My Lords, further to the question from my noble friend Lord Roberts about training and preparation for alternative energy sources to oil and gas, of which nuclear obviously is the chief one, has the Minister noticed that the President of the United States is committing his administration to open up the nuclear programme in America; that Finland is building five new stations; that China is building dozens of new stations; and that all over the world people are reaching decisions that this is the way forward, of course with proper control of nuclear waste? Does he not realise that the training for this programme, even if we open it in 15 years, has to begin now? That training is not taking place. Can he give us a more reassuring and confident answer that we really are gripping this problem?

Photo of Lord Sainsbury of Turville Lord Sainsbury of Turville Parliamentary Under-Secretary, Department of Trade and Industry, Parliamentary Under-Secretary (Trade and Industry) (Science and Innovation)
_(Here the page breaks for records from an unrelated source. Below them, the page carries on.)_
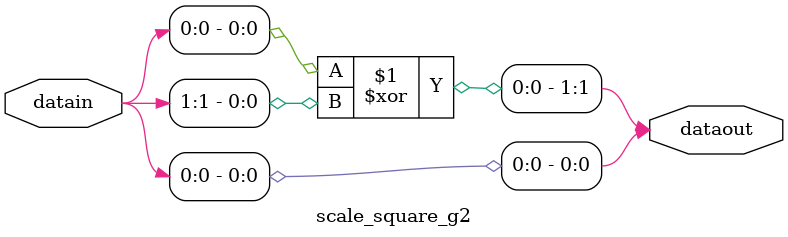
<source format=v>
module scale_square_g2(output wire[1:0]dataout,input wire[1:0]datain);
assign dataout[1]=datain[0] ^ datain[1];
assign dataout[0]=datain[0];
endmodule
</source>
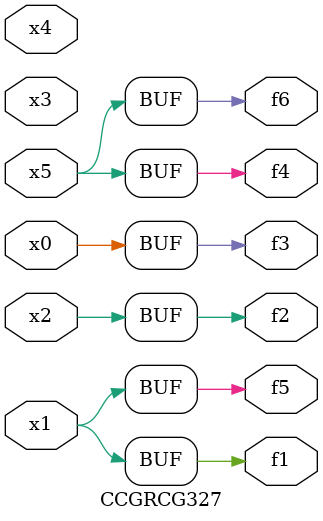
<source format=v>
module CCGRCG327(
	input x0, x1, x2, x3, x4, x5,
	output f1, f2, f3, f4, f5, f6
);
	assign f1 = x1;
	assign f2 = x2;
	assign f3 = x0;
	assign f4 = x5;
	assign f5 = x1;
	assign f6 = x5;
endmodule

</source>
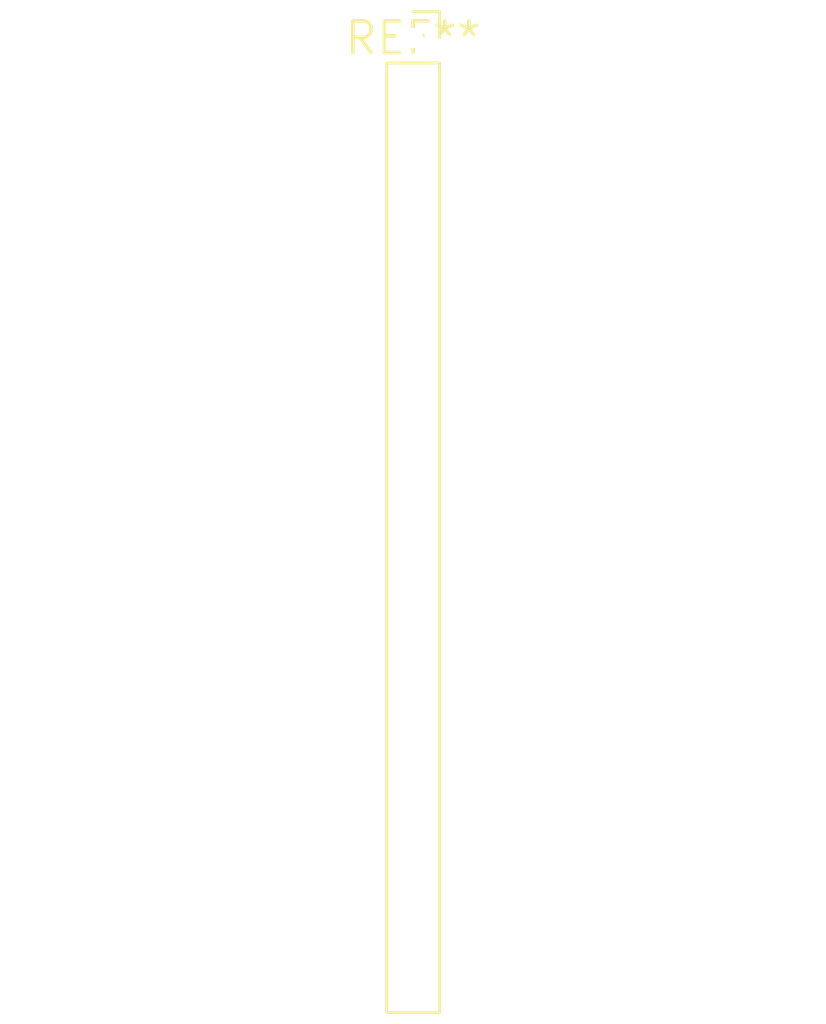
<source format=kicad_pcb>
(kicad_pcb (version 20240108) (generator pcbnew)

  (general
    (thickness 1.6)
  )

  (paper "A4")
  (layers
    (0 "F.Cu" signal)
    (31 "B.Cu" signal)
    (32 "B.Adhes" user "B.Adhesive")
    (33 "F.Adhes" user "F.Adhesive")
    (34 "B.Paste" user)
    (35 "F.Paste" user)
    (36 "B.SilkS" user "B.Silkscreen")
    (37 "F.SilkS" user "F.Silkscreen")
    (38 "B.Mask" user)
    (39 "F.Mask" user)
    (40 "Dwgs.User" user "User.Drawings")
    (41 "Cmts.User" user "User.Comments")
    (42 "Eco1.User" user "User.Eco1")
    (43 "Eco2.User" user "User.Eco2")
    (44 "Edge.Cuts" user)
    (45 "Margin" user)
    (46 "B.CrtYd" user "B.Courtyard")
    (47 "F.CrtYd" user "F.Courtyard")
    (48 "B.Fab" user)
    (49 "F.Fab" user)
    (50 "User.1" user)
    (51 "User.2" user)
    (52 "User.3" user)
    (53 "User.4" user)
    (54 "User.5" user)
    (55 "User.6" user)
    (56 "User.7" user)
    (57 "User.8" user)
    (58 "User.9" user)
  )

  (setup
    (pad_to_mask_clearance 0)
    (pcbplotparams
      (layerselection 0x00010fc_ffffffff)
      (plot_on_all_layers_selection 0x0000000_00000000)
      (disableapertmacros false)
      (usegerberextensions false)
      (usegerberattributes false)
      (usegerberadvancedattributes false)
      (creategerberjobfile false)
      (dashed_line_dash_ratio 12.000000)
      (dashed_line_gap_ratio 3.000000)
      (svgprecision 4)
      (plotframeref false)
      (viasonmask false)
      (mode 1)
      (useauxorigin false)
      (hpglpennumber 1)
      (hpglpenspeed 20)
      (hpglpendiameter 15.000000)
      (dxfpolygonmode false)
      (dxfimperialunits false)
      (dxfusepcbnewfont false)
      (psnegative false)
      (psa4output false)
      (plotreference false)
      (plotvalue false)
      (plotinvisibletext false)
      (sketchpadsonfab false)
      (subtractmaskfromsilk false)
      (outputformat 1)
      (mirror false)
      (drillshape 1)
      (scaleselection 1)
      (outputdirectory "")
    )
  )

  (net 0 "")

  (footprint "PinSocket_1x20_P2.00mm_Vertical" (layer "F.Cu") (at 0 0))

)

</source>
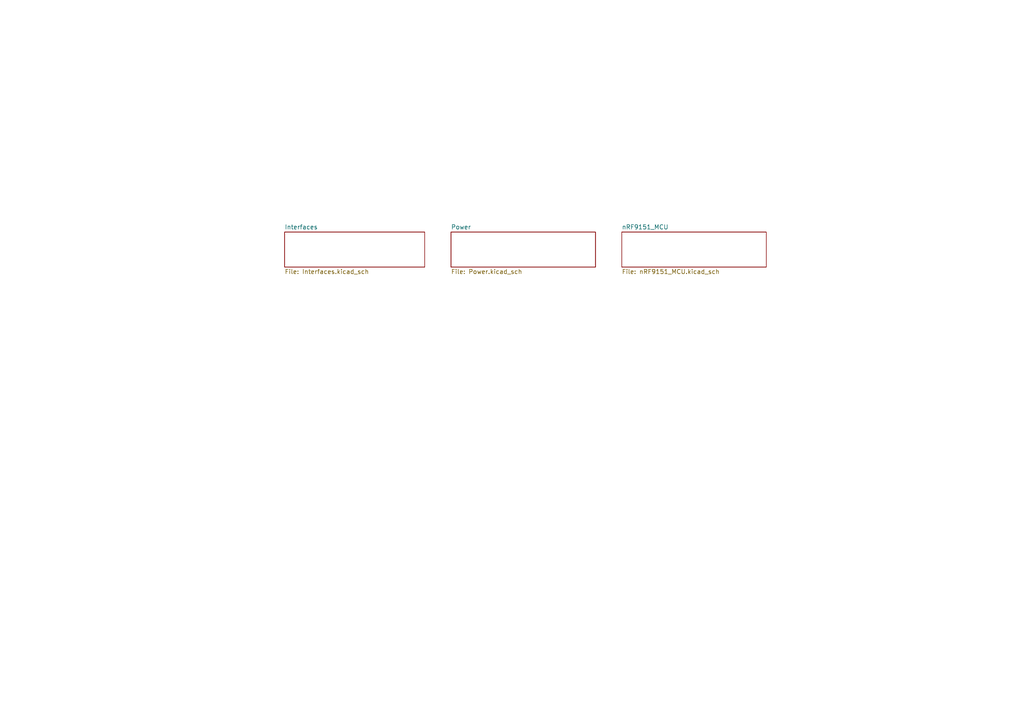
<source format=kicad_sch>
(kicad_sch
	(version 20250114)
	(generator "eeschema")
	(generator_version "9.0")
	(uuid "f58c29a2-120e-456c-93a4-5a2527367c1f")
	(paper "A4")
	(title_block
		(date "2025-05-08")
	)
	(lib_symbols)
	(sheet
		(at 82.55 67.31)
		(size 40.64 10.16)
		(exclude_from_sim no)
		(in_bom yes)
		(on_board yes)
		(dnp no)
		(fields_autoplaced yes)
		(stroke
			(width 0)
			(type solid)
		)
		(fill
			(color 0 0 0 0.0000)
		)
		(uuid "00000000-0000-0000-0000-00006790c616")
		(property "Sheetname" "Interfaces"
			(at 82.55 66.5984 0)
			(effects
				(font
					(size 1.27 1.27)
				)
				(justify left bottom)
			)
		)
		(property "Sheetfile" "Interfaces.kicad_sch"
			(at 82.55 78.0546 0)
			(effects
				(font
					(size 1.27 1.27)
				)
				(justify left top)
			)
		)
		(instances
			(project "nRF9151_Linear"
				(path "/f58c29a2-120e-456c-93a4-5a2527367c1f"
					(page "2")
				)
			)
		)
	)
	(sheet
		(at 180.34 67.31)
		(size 41.91 10.16)
		(exclude_from_sim no)
		(in_bom yes)
		(on_board yes)
		(dnp no)
		(fields_autoplaced yes)
		(stroke
			(width 0)
			(type solid)
		)
		(fill
			(color 0 0 0 0.0000)
		)
		(uuid "00000000-0000-0000-0000-00006791151d")
		(property "Sheetname" "nRF9151_MCU"
			(at 180.34 66.5984 0)
			(effects
				(font
					(size 1.27 1.27)
				)
				(justify left bottom)
			)
		)
		(property "Sheetfile" "nRF9151_MCU.kicad_sch"
			(at 180.34 78.0546 0)
			(effects
				(font
					(size 1.27 1.27)
				)
				(justify left top)
			)
		)
		(instances
			(project "nRF9151_Linear"
				(path "/f58c29a2-120e-456c-93a4-5a2527367c1f"
					(page "4")
				)
			)
		)
	)
	(sheet
		(at 130.81 67.31)
		(size 41.91 10.16)
		(exclude_from_sim no)
		(in_bom yes)
		(on_board yes)
		(dnp no)
		(fields_autoplaced yes)
		(stroke
			(width 0)
			(type solid)
		)
		(fill
			(color 0 0 0 0.0000)
		)
		(uuid "00000000-0000-0000-0000-000067911d9a")
		(property "Sheetname" "Power"
			(at 130.81 66.5984 0)
			(effects
				(font
					(size 1.27 1.27)
				)
				(justify left bottom)
			)
		)
		(property "Sheetfile" "Power.kicad_sch"
			(at 130.81 78.0546 0)
			(effects
				(font
					(size 1.27 1.27)
				)
				(justify left top)
			)
		)
		(instances
			(project "nRF9151_Linear"
				(path "/f58c29a2-120e-456c-93a4-5a2527367c1f"
					(page "3")
				)
			)
		)
	)
	(sheet_instances
		(path "/"
			(page "1")
		)
	)
	(embedded_fonts no)
)

</source>
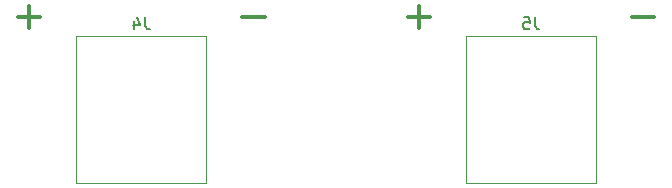
<source format=gbr>
G04 #@! TF.GenerationSoftware,KiCad,Pcbnew,(5.0.0-rc2-204-g01c2d93a8)*
G04 #@! TF.CreationDate,2018-06-27T22:36:21-05:00*
G04 #@! TF.ProjectId,hall-current-probe,68616C6C2D63757272656E742D70726F,rev?*
G04 #@! TF.SameCoordinates,Original*
G04 #@! TF.FileFunction,Legend,Bot*
G04 #@! TF.FilePolarity,Positive*
%FSLAX46Y46*%
G04 Gerber Fmt 4.6, Leading zero omitted, Abs format (unit mm)*
G04 Created by KiCad (PCBNEW (5.0.0-rc2-204-g01c2d93a8)) date Wed Jun 27 22:36:21 2018*
%MOMM*%
%LPD*%
G01*
G04 APERTURE LIST*
%ADD10C,0.300000*%
%ADD11C,0.050000*%
%ADD12C,0.150000*%
G04 APERTURE END LIST*
D10*
X58952380Y-16928571D02*
X57047619Y-16928571D01*
X25952380Y-16928571D02*
X24047619Y-16928571D01*
X39952380Y-16928571D02*
X38047619Y-16928571D01*
X39000000Y-17880952D02*
X39000000Y-15976190D01*
X6952380Y-16928571D02*
X5047619Y-16928571D01*
X6000000Y-17880952D02*
X6000000Y-15976190D01*
D11*
G04 #@! TO.C,J4*
X21000000Y-31000000D02*
X21000000Y-18500000D01*
X10000000Y-31000000D02*
X21000000Y-31000000D01*
X10000000Y-18500000D02*
X10000000Y-31000000D01*
X21000000Y-18500000D02*
X10000000Y-18500000D01*
G04 #@! TO.C,J5*
X54000000Y-18500000D02*
X43000000Y-18500000D01*
X43000000Y-18500000D02*
X43000000Y-31000000D01*
X43000000Y-31000000D02*
X54000000Y-31000000D01*
X54000000Y-31000000D02*
X54000000Y-18500000D01*
G04 #@! TO.C,J4*
D12*
X15833333Y-16952380D02*
X15833333Y-17666666D01*
X15880952Y-17809523D01*
X15976190Y-17904761D01*
X16119047Y-17952380D01*
X16214285Y-17952380D01*
X14928571Y-17285714D02*
X14928571Y-17952380D01*
X15166666Y-16904761D02*
X15404761Y-17619047D01*
X14785714Y-17619047D01*
G04 #@! TO.C,J5*
X48833333Y-16952380D02*
X48833333Y-17666666D01*
X48880952Y-17809523D01*
X48976190Y-17904761D01*
X49119047Y-17952380D01*
X49214285Y-17952380D01*
X47880952Y-16952380D02*
X48357142Y-16952380D01*
X48404761Y-17428571D01*
X48357142Y-17380952D01*
X48261904Y-17333333D01*
X48023809Y-17333333D01*
X47928571Y-17380952D01*
X47880952Y-17428571D01*
X47833333Y-17523809D01*
X47833333Y-17761904D01*
X47880952Y-17857142D01*
X47928571Y-17904761D01*
X48023809Y-17952380D01*
X48261904Y-17952380D01*
X48357142Y-17904761D01*
X48404761Y-17857142D01*
G04 #@! TD*
M02*

</source>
Yes, my Lords, we are aware that, in areas across the world, there has been a change and people are contemplating plans to build new nuclear power stations. The training of engineers is obviously important, and that is why the sector skills council in this area has been doing work on it. There are other sources of nuclear energy expertise in this country. The submarine programme and naval forces have considerable knowledge and expertise of training people in this area.

Photo of Lord Tomlinson Lord Tomlinson Labour

My Lords, my noble friend frequently talks about keeping the nuclear option open. Does he have any idea, and can he inform noble Lords, of the date by which that option either has to be taken up or is closed down?

Photo of Lord Sainsbury of Turville Lord Sainsbury of Turville Parliamentary Under-Secretary, Department of Trade and Industry, Parliamentary Under-Secretary (Trade and Industry) (Science and Innovation)

My Lords, the Prime Minister has made it quite clear that during this Parliament a decision will have to be reached on the whole nuclear question.